Testo della pagina

'''

Con il nominare Godard, arriviamo dritti alla nascita della Nouvelle Vague e del cinema europeo moderno, senza però esimerci prima dal fare un passaggio intermedio, altrettanto significativo.

 

 

[Anna Magnani è Pina in Roma città aperta, un attimo prima della sua corsa disperata verso il camion delle SS]

 

 

27 novembre 1945.

Appena tre mesi dopo la fine del secondo conflitto mondiale, esce nelle sale italiane Roma città aperta, capolavoro assoluto di Roberto Rossellini e autentico manifesto del nascente movimento neorealista.

 

Con Roma città aperta si esce dagli studi e si arriva nelle strade, nelle piazze, nelle campagne; non quelle ricostruite dalle grandi produzioni hollywoodiane, ma quelle reali, della vita di tutti i giorni.

Cambiando lo scenario, cambia anche l’interprete del film: non più il divo dalla faccia pulita, perfetto e orgoglioso nel proprio fascino immortale, ma l’uomo comune, l’individuo qualunque finalmente libero da ogni tipo di cliché, vincolo e requisito fisico.

 

È il Cinema che si riappropria della storia, della verità, della vita.

'''

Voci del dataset
'''

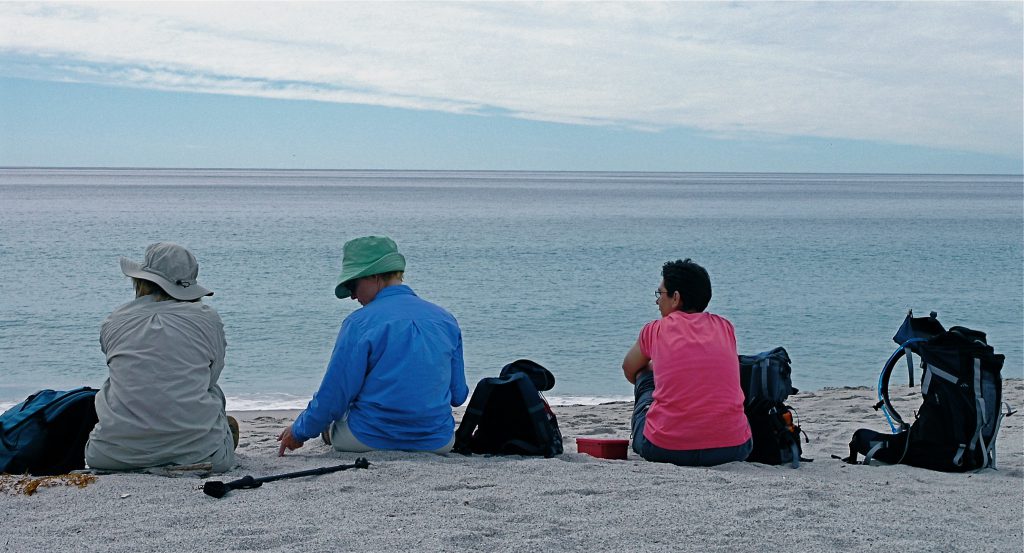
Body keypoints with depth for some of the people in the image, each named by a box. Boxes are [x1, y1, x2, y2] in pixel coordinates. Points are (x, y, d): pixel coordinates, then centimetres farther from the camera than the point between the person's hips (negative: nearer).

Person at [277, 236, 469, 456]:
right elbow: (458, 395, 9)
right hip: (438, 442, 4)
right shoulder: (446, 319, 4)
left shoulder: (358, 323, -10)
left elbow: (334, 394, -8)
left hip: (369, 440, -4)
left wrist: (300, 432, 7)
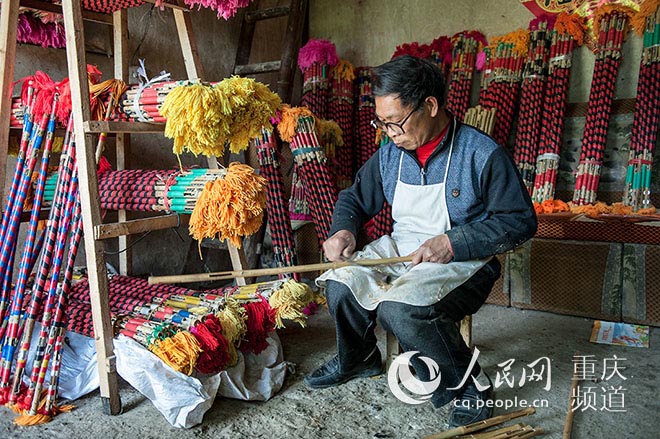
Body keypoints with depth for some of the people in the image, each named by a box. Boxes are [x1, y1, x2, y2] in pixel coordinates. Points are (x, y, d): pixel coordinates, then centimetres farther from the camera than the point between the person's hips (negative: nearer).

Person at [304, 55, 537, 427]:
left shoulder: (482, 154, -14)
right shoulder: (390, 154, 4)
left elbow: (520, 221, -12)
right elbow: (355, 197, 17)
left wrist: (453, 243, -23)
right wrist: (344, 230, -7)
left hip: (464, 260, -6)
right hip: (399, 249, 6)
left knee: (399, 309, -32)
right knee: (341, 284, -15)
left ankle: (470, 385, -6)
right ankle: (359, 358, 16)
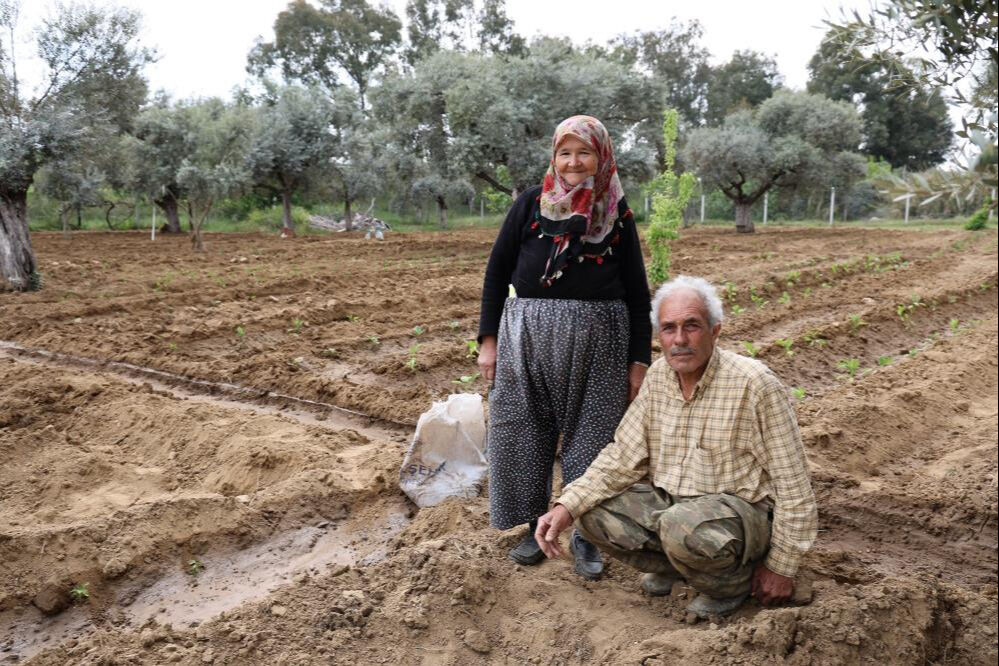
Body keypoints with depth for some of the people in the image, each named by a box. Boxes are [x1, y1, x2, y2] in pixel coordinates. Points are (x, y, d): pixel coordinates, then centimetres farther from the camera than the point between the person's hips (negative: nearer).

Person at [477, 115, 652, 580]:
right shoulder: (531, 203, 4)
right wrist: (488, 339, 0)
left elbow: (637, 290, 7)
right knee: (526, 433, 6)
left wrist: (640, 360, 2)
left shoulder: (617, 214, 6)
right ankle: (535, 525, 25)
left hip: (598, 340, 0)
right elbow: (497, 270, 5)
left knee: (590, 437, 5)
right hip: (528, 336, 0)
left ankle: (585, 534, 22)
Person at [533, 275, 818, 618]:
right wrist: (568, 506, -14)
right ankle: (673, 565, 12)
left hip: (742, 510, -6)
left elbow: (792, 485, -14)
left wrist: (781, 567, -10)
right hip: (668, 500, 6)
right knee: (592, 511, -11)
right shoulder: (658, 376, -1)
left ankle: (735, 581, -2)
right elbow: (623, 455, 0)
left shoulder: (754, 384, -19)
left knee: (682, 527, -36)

'''
'''

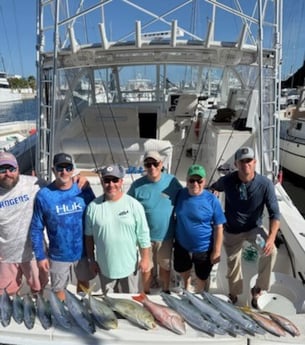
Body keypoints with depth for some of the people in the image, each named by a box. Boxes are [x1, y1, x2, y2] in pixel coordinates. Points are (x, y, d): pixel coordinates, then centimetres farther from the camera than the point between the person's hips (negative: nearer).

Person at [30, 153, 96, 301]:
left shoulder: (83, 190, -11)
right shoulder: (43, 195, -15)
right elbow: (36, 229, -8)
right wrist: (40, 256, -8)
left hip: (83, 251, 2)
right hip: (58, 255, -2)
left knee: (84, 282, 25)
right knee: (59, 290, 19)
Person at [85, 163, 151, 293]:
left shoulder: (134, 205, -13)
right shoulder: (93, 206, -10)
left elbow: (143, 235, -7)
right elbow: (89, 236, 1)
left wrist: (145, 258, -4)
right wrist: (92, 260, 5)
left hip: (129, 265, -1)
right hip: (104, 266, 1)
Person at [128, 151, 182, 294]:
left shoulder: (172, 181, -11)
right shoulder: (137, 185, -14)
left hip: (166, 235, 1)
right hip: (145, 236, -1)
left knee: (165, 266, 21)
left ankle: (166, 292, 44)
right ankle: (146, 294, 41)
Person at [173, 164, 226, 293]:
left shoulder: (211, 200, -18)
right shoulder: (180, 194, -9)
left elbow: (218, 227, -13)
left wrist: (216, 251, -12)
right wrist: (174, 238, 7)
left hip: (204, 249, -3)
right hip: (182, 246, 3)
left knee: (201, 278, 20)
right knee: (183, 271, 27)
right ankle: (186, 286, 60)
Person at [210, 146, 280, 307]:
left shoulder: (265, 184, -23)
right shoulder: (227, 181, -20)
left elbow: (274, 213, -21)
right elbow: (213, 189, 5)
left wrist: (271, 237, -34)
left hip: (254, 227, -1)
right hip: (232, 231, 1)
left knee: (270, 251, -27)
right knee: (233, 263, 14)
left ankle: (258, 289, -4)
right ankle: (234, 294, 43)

'''
'''

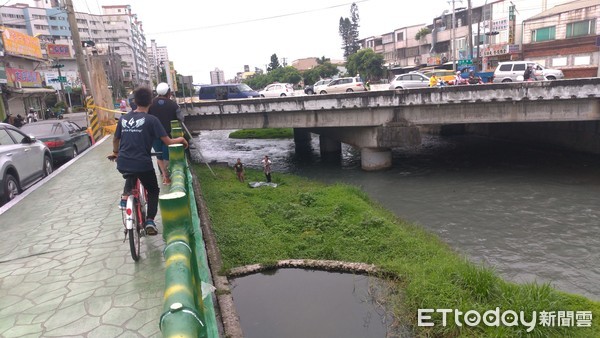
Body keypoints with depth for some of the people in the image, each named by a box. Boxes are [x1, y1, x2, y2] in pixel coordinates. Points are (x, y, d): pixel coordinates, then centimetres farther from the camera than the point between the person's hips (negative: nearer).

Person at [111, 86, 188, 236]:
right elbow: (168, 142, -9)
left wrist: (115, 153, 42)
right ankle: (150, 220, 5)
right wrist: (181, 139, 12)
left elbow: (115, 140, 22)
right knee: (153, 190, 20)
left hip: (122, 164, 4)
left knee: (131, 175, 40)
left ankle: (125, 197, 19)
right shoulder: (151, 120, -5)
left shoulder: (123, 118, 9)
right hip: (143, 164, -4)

'''

Consegne dell'esercizio
1. Riscriva in forma più breve il paragrafo del testo su Roma città aperta che inizia con «Cambiando lo scenario», conservandone i fatti principali.
2. Fornisca il seguito del testo su Roma città aperta, partendo dopo l'ultima frase riportata.
I dati costituiscono materiale a sé stante.

Soluzioni
1. Con il cambio di scenario cambia anche l'interprete: al posto del divo dalla faccia pulita, perfetto e fiero del proprio fascino, compare l'uomo comune, libero da cliché, vincoli e requisiti fisici.

2.
Ci penserà il grande regista austriaco Otto Preminger a enfatizzare la natura di spartiacque del film di Rossellini:

“La Storia del Cinema si divide in due parti: una prima Roma città aperta, e una dopo”.

 

Se Ossessione di Luchino Visconti fu il titolo che due anni prima inaugurò ufficialmente il fortunato filone del Neorealismo italiano, il film di Rossellini ebbe il merito, ancora maggiore, di far acquisire al movimento fama e risonanza mondiale, facendolo diventare di fatto uno dei periodi cinematografici più importanti del secolo.

 

Precursore anche del Cinema moderno, la cui esplosione avverrà solamente quindici anni dopo con l’avvento della Nouvelle Vague, Roma città aperta è stato dunque il primo, clamoroso tentativo di imboccare una strada nuova, lontana anni luce dagli stilemi classici d’oltreoceano, e che potesse costituire non solo una forma di intrattenimento (com’era stato fino a quel momento), ma soprattutto, grazie alla sua natura quasi documentaristica, un motivo in più per riflettere sulla società e i cambiamenti ineluttabili, tragici o meno, a cui essa è sottoposta.

 

È Cinema che diventa quindi occhio investigativo e che, consapevole delle proprie possibilità, assurge a strumento in grado di offrire una riflessione, ancora prima di una visione.

 

Quando nel 1960 uscì Psyco molti critici restarono sconvolti dal fatto che la protagonista della storia venisse fatta morire dopo appena mezz’ora di film.

 

In Roma città aperta Rossellini opera la medesima operazione quindici anni prima di Alfred Hitchcock: Pina, memorabile personaggio interpretato da Anna Magnani, muore fucilata sotto i colpi dei soldati tedeschi nel primo atto.

È un Cinema che si prefigge l’obiettivo di fare un’istantanea della società e del tempo.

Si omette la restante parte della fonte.